Just about everyone concerned with this special edition of Double Indemnity credits it with being the first film noir -- the one everybody else imitated. It's a brilliant and entertaining movie that's perfectly paced; it never drags or lets up on the tension. A lot of this effect is due to the excellent screenplay by director Billy Wilder, partnering with pulp-fiction writer Raymond Chandler. Together they spiked-up James M. Cain's novella to make it a much more compelling narrative.
The plot is simple enough. Insurance salesman Walter Neff (Fred MacMurray) meets the wife of a client, Phyllis Dietrichson (Barbara Stanwyck), and falls instantly in lust with her. He goads, perhaps guides, her into admitting she would like to kill her husband (Tom Powers). The two plan a foolproof murder and execute it without a hitch, but Neff's boss, Barton Keyes (Edward G. Robinson), scrutinizes their actions. They still could have gotten away with it, but you know how love seasoned with guilt can turn to hate. To tell more would spoil the story for younger viewers who have not seen this classic.
Barbara Stanwyck was the first choice for Phyllis, and she gives a nuanced and riveting performance as a femme fatale who knows how to manipulate men without even trying. Everyone will note the blonde wig she wears, as it looks so cheap. But perhaps that was the point in defining the character. Until this movie, Fred MacMurray had played likeable leading men in romances and comedies, but casting him as a freewheeling salesman who gets sucked into a woman's web of deceit was just the right choice. Ironically, MacMurray went back to lighter roles after Double Indemnity, ending up as a key player in Disney comedies.

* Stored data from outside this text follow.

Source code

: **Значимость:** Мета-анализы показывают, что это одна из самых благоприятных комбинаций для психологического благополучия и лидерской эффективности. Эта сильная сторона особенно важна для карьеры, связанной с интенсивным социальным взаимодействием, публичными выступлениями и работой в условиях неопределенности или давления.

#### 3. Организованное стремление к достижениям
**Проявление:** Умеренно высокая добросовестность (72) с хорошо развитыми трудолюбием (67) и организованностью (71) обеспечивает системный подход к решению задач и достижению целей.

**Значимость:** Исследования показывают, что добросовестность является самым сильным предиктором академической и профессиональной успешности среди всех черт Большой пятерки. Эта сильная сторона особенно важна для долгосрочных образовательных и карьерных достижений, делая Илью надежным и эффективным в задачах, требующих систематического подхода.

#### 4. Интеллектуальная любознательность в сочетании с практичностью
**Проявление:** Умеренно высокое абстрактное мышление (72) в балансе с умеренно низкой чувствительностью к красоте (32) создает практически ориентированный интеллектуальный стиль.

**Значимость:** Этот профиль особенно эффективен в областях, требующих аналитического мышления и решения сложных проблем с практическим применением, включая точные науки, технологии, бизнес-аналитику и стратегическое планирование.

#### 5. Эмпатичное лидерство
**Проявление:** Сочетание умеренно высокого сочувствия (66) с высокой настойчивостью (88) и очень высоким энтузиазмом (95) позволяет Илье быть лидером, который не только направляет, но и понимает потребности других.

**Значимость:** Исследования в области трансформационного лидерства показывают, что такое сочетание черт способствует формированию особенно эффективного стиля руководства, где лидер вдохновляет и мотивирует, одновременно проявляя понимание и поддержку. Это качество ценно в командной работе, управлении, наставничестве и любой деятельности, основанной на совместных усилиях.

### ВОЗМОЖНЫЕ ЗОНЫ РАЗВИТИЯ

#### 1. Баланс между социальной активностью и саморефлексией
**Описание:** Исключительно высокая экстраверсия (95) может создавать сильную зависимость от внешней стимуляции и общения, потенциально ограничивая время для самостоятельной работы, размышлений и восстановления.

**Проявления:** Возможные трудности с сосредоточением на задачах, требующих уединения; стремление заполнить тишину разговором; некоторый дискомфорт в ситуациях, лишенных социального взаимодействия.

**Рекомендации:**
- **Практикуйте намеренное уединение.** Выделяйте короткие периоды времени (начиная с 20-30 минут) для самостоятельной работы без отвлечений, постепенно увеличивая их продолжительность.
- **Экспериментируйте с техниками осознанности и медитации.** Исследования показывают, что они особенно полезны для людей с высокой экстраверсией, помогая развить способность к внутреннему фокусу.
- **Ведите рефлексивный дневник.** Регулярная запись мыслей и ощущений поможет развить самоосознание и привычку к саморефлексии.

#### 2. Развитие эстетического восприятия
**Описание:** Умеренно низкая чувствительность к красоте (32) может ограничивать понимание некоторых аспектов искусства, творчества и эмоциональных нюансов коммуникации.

Edward G. Robinson is a delight to watch as he paces and gesticulates while spieling out rapid patter. He can never find his matches, so MacMurray strikes matches to light his cigars, a gesture that is reversed in the emotional last reel. Many surmise that the main love story in this movie is between the two men, though there's nothing homosexual about it; it's more a friendship of admiration.
Universal has produced the kind of special edition we have come to expect of Criterion. The film has been digitally restored so you'll see no dirt or splices, just a beautifully contrasted black-and-white image. This movie set the standard for shadow and light, especially the prison bar light created by light streaming through venetian blinds. The movie is very dark at times, but the transfer has good shadow detail, so it seems that nothing is in doubt unless the director intended it to be that way.

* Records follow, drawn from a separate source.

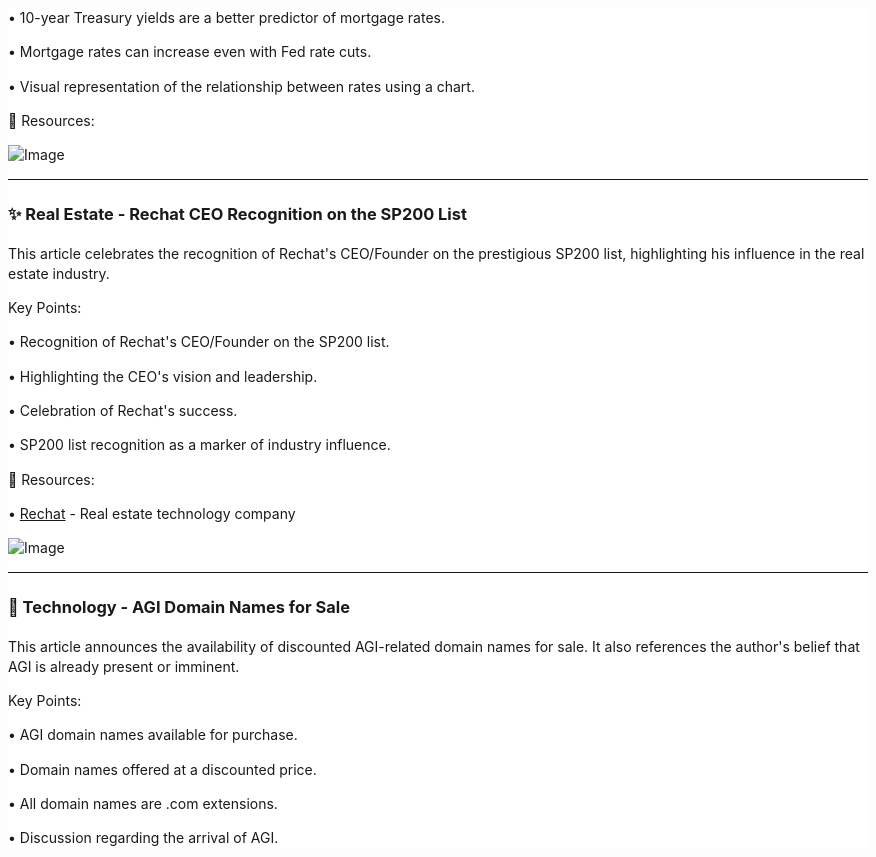 
•  10-year Treasury yields are a better predictor of mortgage rates.


•  Mortgage rates can increase even with Fed rate cuts.


•  Visual representation of the relationship between rates using a chart.



🔗 Resources:


![Image](https://pbs.twimg.com/media/Gik3AQDbYAA3vkQ?format=png&name=small)


---
### ✨ Real Estate - Rechat CEO Recognition on the SP200 List

This article celebrates the recognition of Rechat's CEO/Founder on the prestigious SP200 list, highlighting his influence in the real estate industry.

Key Points:

• Recognition of Rechat's CEO/Founder on the SP200 list.


•  Highlighting the CEO's vision and leadership.


•  Celebration of Rechat's success.


•  SP200 list recognition as a marker of industry influence.



🔗 Resources:

• [Rechat](https://x.com/rechathq) -  Real estate technology company


![Image](https://pbs.twimg.com/media/GhRZX7nWoAAyupe?format=jpg&name=small)


---
### 🤖 Technology - AGI Domain Names for Sale

This article announces the availability of discounted AGI-related domain names for sale.  It also references the author's belief that AGI is already present or imminent.

Key Points:

• AGI domain names available for purchase.


• Domain names offered at a discounted price.


• All domain names are .com extensions.


•  Discussion regarding the arrival of AGI.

The soundtrack is particularly full and robust for a '40s film. The DTS soundtrack is listed as 5.1, but there's been no hokey attempt at directional sound; it just seems that the mono sound has been warmed up a bit. It was just right for me. Miklós Rózsa’s groundbreaking score sounds terrific, and all of the dialogue can be easily heard. The overall level was low, though, so I had to crank it up a bit higher than usual.

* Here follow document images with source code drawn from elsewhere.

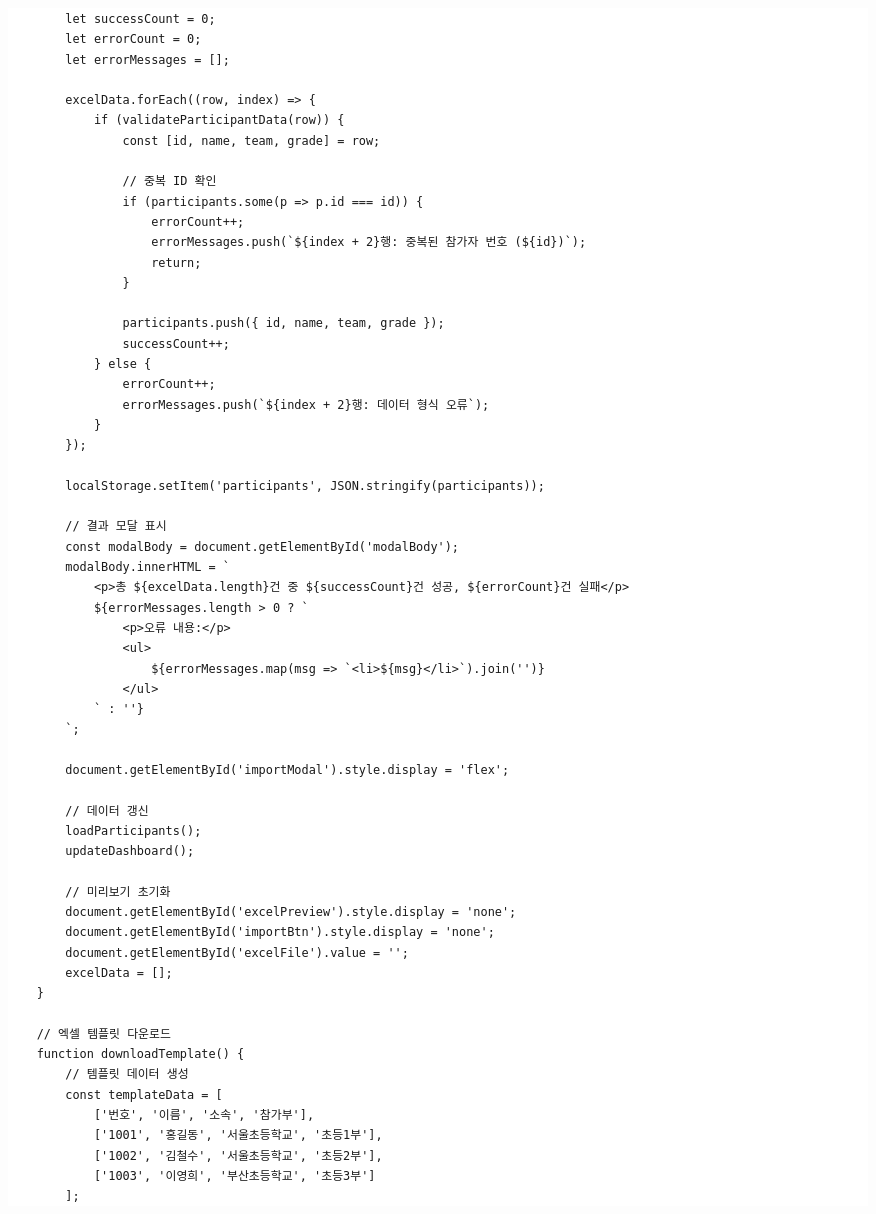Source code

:             let successCount = 0;
            let errorCount = 0;
            let errorMessages = [];
            
            excelData.forEach((row, index) => {
                if (validateParticipantData(row)) {
                    const [id, name, team, grade] = row;
                    
                    // 중복 ID 확인
                    if (participants.some(p => p.id === id)) {
                        errorCount++;
                        errorMessages.push(`${index + 2}행: 중복된 참가자 번호 (${id})`);
                        return;
                    }
                    
                    participants.push({ id, name, team, grade });
                    successCount++;
                } else {
                    errorCount++;
                    errorMessages.push(`${index + 2}행: 데이터 형식 오류`);
                }
            });
            
            localStorage.setItem('participants', JSON.stringify(participants));
            
            // 결과 모달 표시
            const modalBody = document.getElementById('modalBody');
            modalBody.innerHTML = `
                <p>총 ${excelData.length}건 중 ${successCount}건 성공, ${errorCount}건 실패</p>
                ${errorMessages.length > 0 ? `
                    <p>오류 내용:</p>
                    <ul>
                        ${errorMessages.map(msg => `<li>${msg}</li>`).join('')}
                    </ul>
                ` : ''}
            `;
            
            document.getElementById('importModal').style.display = 'flex';
            
            // 데이터 갱신
            loadParticipants();
            updateDashboard();
            
            // 미리보기 초기화
            document.getElementById('excelPreview').style.display = 'none';
            document.getElementById('importBtn').style.display = 'none';
            document.getElementById('excelFile').value = '';
            excelData = [];
        }
        
        // 엑셀 템플릿 다운로드
        function downloadTemplate() {
            // 템플릿 데이터 생성
            const templateData = [
                ['번호', '이름', '소속', '참가부'],
                ['1001', '홍길동', '서울초등학교', '초등1부'],
                ['1002', '김철수', '서울초등학교', '초등2부'],
                ['1003', '이영희', '부산초등학교', '초등3부']
            ];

There are quite a few extras, including two commentaries: a screen-specific one by film historian Richard Schickel, and another more genre-focused one by film historian Nick Redman and screenwriter Lem Dobbs. Both are entertaining in their own way. There's a thoroughly pedestrian TV movie (in color) from 1973 with Richard Crenna, Samantha Eggar, and Lee J. Cobb, and it's so bad that it just points out the genius of the original. It is, however, in great shape with just two splices, sharp focus, and little to no noise.
To top things off, film historian Robert Osborne gives an introduction to the movie that reveals an alternate ending that was filmed but discarded. There is also a documentary on the making of the film called Shadows of Suspense and an interesting trailer. You'll also find in the box an envelope that contains reproductions of the original poster, three lobby cards, and a scene from the jettisoned ending.
Double Indemnity is one of the greatest American films ever made. It started the film noir ball rolling, and has been often imitated. The original is the best, however, and Universal has really given it a great birthday edition.
Be sure to watch for: Near the end of the film, MacMurray goes to see Stanwyck at her home. She has turned off all the lights and is sitting still on the right. Venetian blind-filtered light provides the only light. Very effectively, MacMurray's shadow enters on the left, followed by the actor himself, and then the shadow proceeds and guides him over to Stanwyck. The whole scene is as noir as it gets. A duped man, a rotten gal, lots of shadow and light . . . and danger.